Dear Anon-O-Box: Should Fat Date Fat?
Written by Anon-O-Box
August 7, 2009
5 Comments
Dear Anon-O-Box,
Do overweight girls look for overweight guys? I’m always afraid of contacting slim (and even self-confessed curvy) girls because I’m worried that they are out of my league. I know that nothing ventured = nothing gained, but just now I don’t have enough confidence in my looks (or charm) to deal with that.
- Teddy Bear Needs A Hug
Dear Teddy,
You’re lucky because I (pssst, it’s E this time!) can speak from experience being on both ends of the spectrum. I’m currently a curvy girl – at my highest weight and working my way back to healthy again. But I’ve also been a semi-athletic size 8 back in the days when I was a gym bunny.
Here’s what I can say, without a doubt, about your question:
You miss all of the shots you don’t take.
You will often see overweight people dating other overweight people and skinny people dating skinny people, but that doesn’t necessarily mean they chose the person because of their body type. Oftentimes, it means the couple shares a certain lifestyle. Maybe they’re both runners like my college roommate and her hubby. Or maybe they both have a sweet tooth and love to bake and eat their own pastries.
At one point during my curvier years in college, I was on a Greyhound bus traveling to visit a friend. We stopped to pick up more passengers and a short (we’re taking 5’2″-5’3″) thin black man sat next to me. First, he tried to convince me to join his church. Then, he tried to convince me to run off to Texas with him and be his wife. “I love big women with long hair,” he said. I still get a giggle every time I think about him.
Biologically we’re hardwired to feel attraction to those who would produce the healthiest offspring. Sociologically, we’re being programmed to feel attraction to those whose bodies mirror those in the media.
But that doesn’t mean we don’t make choices for reasons only our hearts understand.
It’s possible to find love at any size. While it might take a little longer if you’re outside of society’s norms, it doesn’t exclude you from the possibility.
Email those girls you’re attracted to, no matter whether they are pixies or curvy girls. The worst that will happen is that you won’t get a reply. Very, very, very few women would take the initiative to write a reply to insult your body type. (And honestly, if you read their profiles, you can probably tell which ones would find such a thing a dealbreaker and avoid contacting them in the first place.)
Take those shots, Teddy. You never know when you’ll hit a home run.
Happy dating, geek friends.








Well, to answer in short, yes, overweight girls DO look for overweight guys. The idea is that a larger partner will make her look thinner.

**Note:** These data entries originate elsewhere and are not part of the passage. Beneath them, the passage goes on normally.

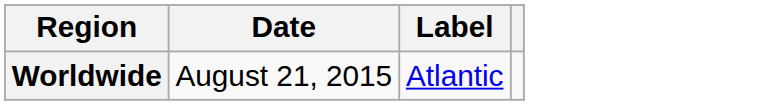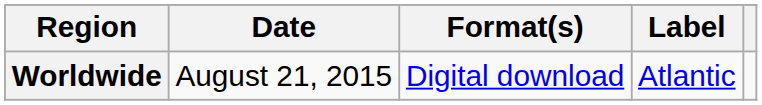+ column: Format(s) | Digital download
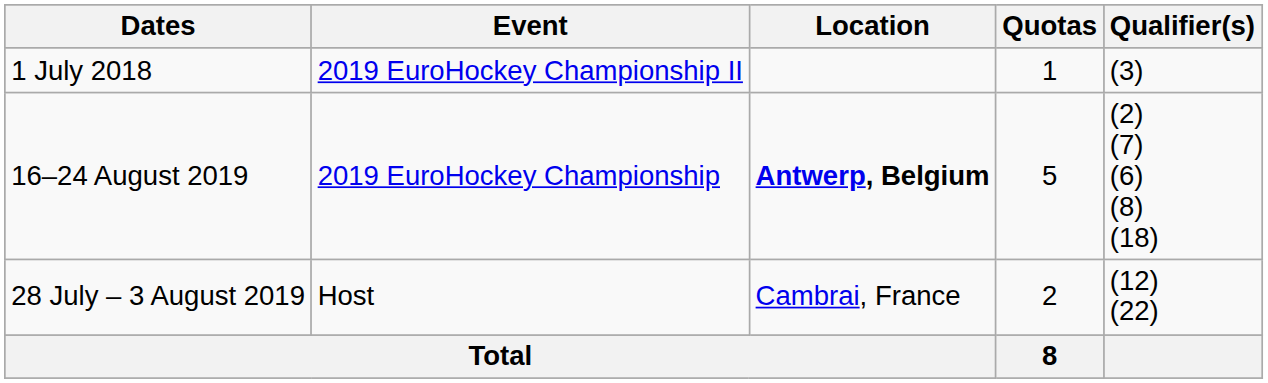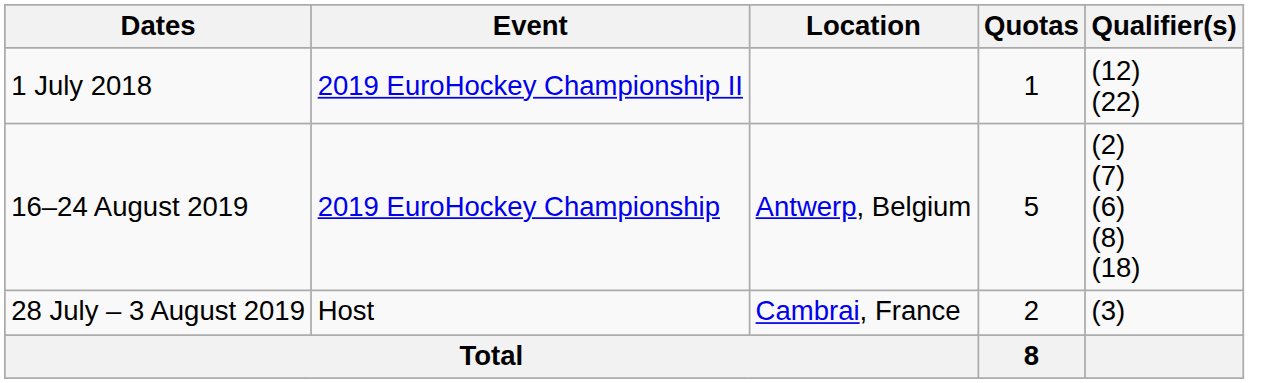1 July 2018 | Qualifier(s): (3) -> (12) (22)
16–24 August 2019 | Location: bold -> normal
28 July – 3 August 2019 | Qualifier(s): (12) (22) -> (3)
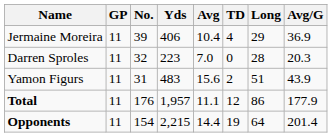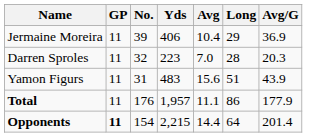- column: TD | 4 | 0 | 2 | 12 | 19
Opponents | GP: normal -> bold
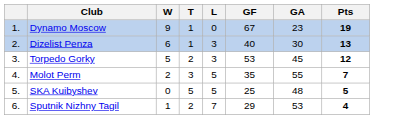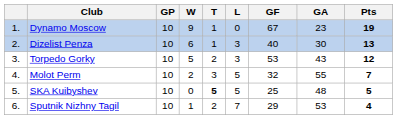+ column: GP | 10 | 10 | 10 | 10 | 10 | 10
Torpedo Gorky | GA: 45 -> 43
Molot Perm | GF: 35 -> 32
SKA Kuibyshev | T: normal -> bold
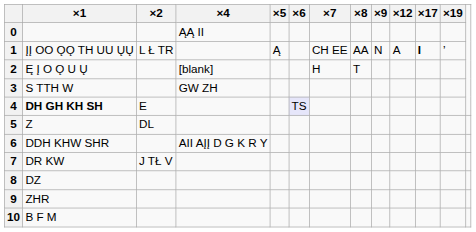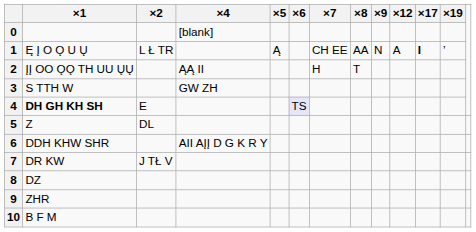0 | ×4: ĄĄ II -> [blank]
1 | ×1: ĮĮ OO ǪǪ TH UU ŲŲ -> Ę Į O Ǫ U Ų
2 | ×1: Ę Į O Ǫ U Ų -> ĮĮ OO ǪǪ TH UU ŲŲ
2 | ×4: [blank] -> ĄĄ II
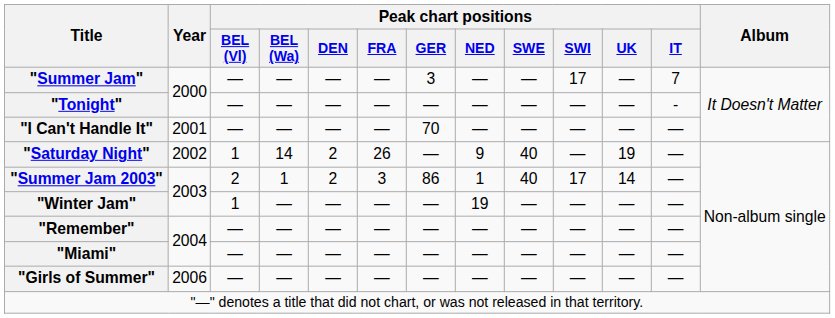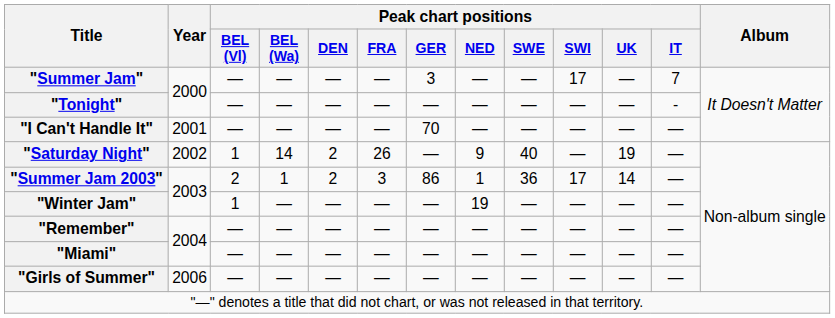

That said, this works even better if a girl is a so-called ‘skinny’ type. So generally, shallowly as a man, you don’t really have to worry about your weight being an obstacle to your romantic life. I have a friend who weighs 300+ lbs. (obese) who manages to successfully court women.
Don’t give up. Confidence and personality is key to attracting women. If you want to work on superficial aspects, make more money. As a man, appearance matters less for you.
There are girls who are of course, the exception, but mathematically you’ll probably find more success with the above advice.
@ messerole – Thanks for bringing up the point that slipped my mind. It is true – bigger guys make girls look smaller, and it’s nice to feel small (especially when you’re not so small).
also – a lot of girls like a cuddly guy….and a bigger guy has a much better cuddle factor
My twin sister is quite curvy, but not overweight, and when I told her about this article (thing? I don’t really know the word for it, sorry) she laughed. Her fiance is 360lbs, and she says quite simply that she “doesn’t care.” She’s 130lbs (so not tiny, but far from obese) and had a thing for him from day one. He’s not particularly confident, but has a great sense of humor, is always willing to listen to someone’s problems, and gives appropriate advice. However, his lack of confidence nearly made him drop the ball when a friend of ours asked him why he hadn’t already asked her out when it was so-very-clear that he was quite smitten with her. Even when he was informed that yes, she was quite smitten with him too, he nearly told her that it wouldn’t work because he was so terrified she would turn him down in the end.
If a girl is only interested with a guy for his looks, psh. She probably won’t get very far. All you big guys out there, don’t fret so much about your weight! The great girls don’t care if you need to shed a few pounds if you’re loyal, funny, and generally have a good personality.